Department of Bioengineering and Therapeutic Sciences, University of California, San Francisco, California 94158, USA; email:
Center for Tuberculosis Research, Johns Hopkins University School of Medicine, Baltimore, Maryland 21231, USA.
Annu Rev Pharmacol Toxicol. 2021 Jan 6;61:495-516. doi: 10.1146/annurev-pharmtox-030920-011143. Epub 2020 Aug 17.
Tuberculosis (TB) kills more people than any other infectious disease. Challenges for developing better treatments include the complex pathology due to within-host immune dynamics, interpatient variability in disease severity and drug pharmacokinetics-pharmacodynamics (PK-PD), and the growing emergence of resistance. Model-informed drug development using quantitative and translational pharmacology has become increasingly recognized as a method capable of drug prioritization and regimen optimization to efficiently progress compounds through TB drug development phases. In this review, we examine translational models and tools, including plasma PK scaling, site-of-disease lesion PK, host-immune and bacteria interplay, combination PK-PD models of multidrug regimens, resistance formation, and integration of data across nonclinical and clinical phases.We propose a workflow that integrates these tools with computational platforms to identify drug combinations that have the potential to accelerate sterilization, reduce relapse rates, and limit the emergence of resistance.

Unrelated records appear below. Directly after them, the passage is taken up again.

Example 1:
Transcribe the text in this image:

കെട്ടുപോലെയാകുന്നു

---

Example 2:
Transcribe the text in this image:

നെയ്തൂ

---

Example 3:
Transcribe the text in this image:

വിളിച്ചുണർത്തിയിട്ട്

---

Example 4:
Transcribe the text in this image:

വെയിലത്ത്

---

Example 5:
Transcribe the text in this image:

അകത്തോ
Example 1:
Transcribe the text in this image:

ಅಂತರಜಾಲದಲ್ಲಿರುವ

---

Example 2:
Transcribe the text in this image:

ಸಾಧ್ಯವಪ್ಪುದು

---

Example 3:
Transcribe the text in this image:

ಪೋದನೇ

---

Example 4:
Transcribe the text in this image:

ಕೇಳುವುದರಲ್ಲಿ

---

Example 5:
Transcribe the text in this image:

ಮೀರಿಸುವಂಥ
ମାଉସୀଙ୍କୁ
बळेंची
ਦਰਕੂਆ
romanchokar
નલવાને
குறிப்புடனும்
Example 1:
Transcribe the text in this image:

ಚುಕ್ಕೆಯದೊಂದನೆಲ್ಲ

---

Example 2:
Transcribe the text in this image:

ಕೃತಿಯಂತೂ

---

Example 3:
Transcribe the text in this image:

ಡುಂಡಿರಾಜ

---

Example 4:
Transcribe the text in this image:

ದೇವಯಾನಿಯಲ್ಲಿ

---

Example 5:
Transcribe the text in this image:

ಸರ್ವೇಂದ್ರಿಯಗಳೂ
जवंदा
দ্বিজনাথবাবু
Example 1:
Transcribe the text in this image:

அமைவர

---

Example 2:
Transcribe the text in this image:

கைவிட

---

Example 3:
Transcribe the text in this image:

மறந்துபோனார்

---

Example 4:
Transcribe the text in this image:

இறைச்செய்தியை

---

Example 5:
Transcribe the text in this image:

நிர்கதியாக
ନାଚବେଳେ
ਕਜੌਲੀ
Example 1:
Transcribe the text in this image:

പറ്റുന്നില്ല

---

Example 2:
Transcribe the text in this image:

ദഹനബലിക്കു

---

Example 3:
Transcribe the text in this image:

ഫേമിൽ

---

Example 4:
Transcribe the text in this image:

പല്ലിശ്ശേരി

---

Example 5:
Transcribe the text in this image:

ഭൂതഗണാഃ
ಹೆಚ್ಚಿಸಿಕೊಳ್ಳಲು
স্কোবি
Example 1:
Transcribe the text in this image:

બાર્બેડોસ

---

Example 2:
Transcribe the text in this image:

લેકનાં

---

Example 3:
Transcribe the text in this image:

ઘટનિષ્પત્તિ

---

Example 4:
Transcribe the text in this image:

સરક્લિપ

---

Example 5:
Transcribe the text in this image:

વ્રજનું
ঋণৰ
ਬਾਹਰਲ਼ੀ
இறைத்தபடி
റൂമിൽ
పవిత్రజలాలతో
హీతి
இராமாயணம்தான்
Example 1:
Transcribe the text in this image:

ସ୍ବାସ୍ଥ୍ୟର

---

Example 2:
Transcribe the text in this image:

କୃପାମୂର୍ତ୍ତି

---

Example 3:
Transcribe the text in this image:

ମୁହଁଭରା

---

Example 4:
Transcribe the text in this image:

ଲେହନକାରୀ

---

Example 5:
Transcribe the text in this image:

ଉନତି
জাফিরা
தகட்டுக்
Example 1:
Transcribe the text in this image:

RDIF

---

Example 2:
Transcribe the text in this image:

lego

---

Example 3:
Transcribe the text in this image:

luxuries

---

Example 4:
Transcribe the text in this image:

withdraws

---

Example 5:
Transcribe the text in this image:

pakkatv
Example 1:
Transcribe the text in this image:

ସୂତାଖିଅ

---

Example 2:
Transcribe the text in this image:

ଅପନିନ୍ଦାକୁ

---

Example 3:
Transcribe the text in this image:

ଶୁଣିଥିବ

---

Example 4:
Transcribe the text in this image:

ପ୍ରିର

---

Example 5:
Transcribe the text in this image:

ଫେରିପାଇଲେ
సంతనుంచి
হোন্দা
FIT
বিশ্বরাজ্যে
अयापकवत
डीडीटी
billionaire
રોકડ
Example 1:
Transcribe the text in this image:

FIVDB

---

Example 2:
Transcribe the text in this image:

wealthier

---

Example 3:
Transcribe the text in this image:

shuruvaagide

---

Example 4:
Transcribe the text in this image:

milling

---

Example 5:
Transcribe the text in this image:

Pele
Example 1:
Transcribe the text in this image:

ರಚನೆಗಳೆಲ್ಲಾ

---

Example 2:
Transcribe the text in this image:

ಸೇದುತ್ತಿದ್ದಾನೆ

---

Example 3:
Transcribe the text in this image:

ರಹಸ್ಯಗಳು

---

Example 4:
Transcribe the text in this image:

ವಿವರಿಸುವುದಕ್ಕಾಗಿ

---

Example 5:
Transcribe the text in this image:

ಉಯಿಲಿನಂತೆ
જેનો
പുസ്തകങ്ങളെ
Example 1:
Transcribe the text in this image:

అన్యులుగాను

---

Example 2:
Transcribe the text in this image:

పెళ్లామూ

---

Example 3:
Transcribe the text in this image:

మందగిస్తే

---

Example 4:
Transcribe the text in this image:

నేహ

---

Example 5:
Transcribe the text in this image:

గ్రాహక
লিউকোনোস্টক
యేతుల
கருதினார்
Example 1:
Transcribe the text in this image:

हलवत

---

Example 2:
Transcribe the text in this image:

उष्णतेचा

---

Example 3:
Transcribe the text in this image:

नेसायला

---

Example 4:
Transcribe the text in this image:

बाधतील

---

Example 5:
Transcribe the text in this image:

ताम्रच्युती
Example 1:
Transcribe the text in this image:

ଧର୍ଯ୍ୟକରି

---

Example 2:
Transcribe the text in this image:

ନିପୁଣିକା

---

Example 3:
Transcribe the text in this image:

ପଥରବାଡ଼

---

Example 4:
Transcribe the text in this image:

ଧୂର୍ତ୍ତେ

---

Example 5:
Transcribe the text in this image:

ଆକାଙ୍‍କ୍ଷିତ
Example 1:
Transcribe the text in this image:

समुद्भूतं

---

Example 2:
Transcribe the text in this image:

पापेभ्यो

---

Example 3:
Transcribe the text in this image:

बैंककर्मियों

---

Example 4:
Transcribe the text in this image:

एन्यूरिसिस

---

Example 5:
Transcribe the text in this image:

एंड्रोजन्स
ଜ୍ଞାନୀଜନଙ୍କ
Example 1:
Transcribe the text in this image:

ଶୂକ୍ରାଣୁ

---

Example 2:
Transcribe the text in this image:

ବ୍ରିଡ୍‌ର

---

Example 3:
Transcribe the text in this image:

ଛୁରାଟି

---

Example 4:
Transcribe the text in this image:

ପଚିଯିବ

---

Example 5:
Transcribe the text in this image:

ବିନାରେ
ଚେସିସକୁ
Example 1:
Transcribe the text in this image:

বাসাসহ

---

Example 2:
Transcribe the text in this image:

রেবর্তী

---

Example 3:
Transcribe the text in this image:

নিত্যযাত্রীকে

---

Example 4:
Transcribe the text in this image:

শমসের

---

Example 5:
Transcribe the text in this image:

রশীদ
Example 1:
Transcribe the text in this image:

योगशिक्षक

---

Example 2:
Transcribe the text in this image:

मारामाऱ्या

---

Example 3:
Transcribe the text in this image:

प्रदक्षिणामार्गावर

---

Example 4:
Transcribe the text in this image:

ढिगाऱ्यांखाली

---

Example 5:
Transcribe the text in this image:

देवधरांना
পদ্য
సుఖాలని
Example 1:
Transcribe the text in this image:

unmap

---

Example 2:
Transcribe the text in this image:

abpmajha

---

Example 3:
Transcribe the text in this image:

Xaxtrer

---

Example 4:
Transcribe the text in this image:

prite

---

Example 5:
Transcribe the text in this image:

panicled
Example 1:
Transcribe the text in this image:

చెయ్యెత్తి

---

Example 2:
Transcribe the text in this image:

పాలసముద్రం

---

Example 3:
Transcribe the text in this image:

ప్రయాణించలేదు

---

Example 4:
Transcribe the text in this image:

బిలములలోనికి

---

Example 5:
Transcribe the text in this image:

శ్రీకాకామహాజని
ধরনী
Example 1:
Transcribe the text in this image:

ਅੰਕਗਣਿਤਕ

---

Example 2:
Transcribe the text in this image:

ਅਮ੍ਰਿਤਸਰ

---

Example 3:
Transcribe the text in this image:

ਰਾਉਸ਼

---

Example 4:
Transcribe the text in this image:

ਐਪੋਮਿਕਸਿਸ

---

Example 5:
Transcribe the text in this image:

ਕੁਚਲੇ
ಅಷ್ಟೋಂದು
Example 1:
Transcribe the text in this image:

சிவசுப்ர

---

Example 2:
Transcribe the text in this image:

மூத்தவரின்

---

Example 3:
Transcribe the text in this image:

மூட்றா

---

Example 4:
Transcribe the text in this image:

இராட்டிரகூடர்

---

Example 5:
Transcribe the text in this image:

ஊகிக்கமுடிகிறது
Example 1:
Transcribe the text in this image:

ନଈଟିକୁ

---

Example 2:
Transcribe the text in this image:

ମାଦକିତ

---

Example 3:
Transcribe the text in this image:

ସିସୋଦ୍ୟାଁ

结核病 (TB) 是导致人类死亡的头号传染病。在开发更好的治疗方法上面临诸多挑战,包括宿主内免疫动态导致的复杂病理学、疾病严重程度和药物药代动力学-药效学 (PK-PD) 在患者间的差异,以及耐药性的不断出现。使用定量和转化药理学的模型指导药物研发已越来越被视为一种能够对药物进行优先级排序和方案优化的方法,可有效推进化合物通过结核病药物研发各阶段。在本文综述中,我们研究了转化模型和工具,包括血浆 PK 比例缩放、病变部位 PK、宿主免疫和细菌相互作用、多药联合 PK-PD 模型、耐药形成以及非临床和临床阶段数据的整合。我们提出了一个工作流程,将这些工具与计算平台集成,以识别具有潜在潜力的药物组合,从而加速杀菌、降低复发率并限制耐药性的出现。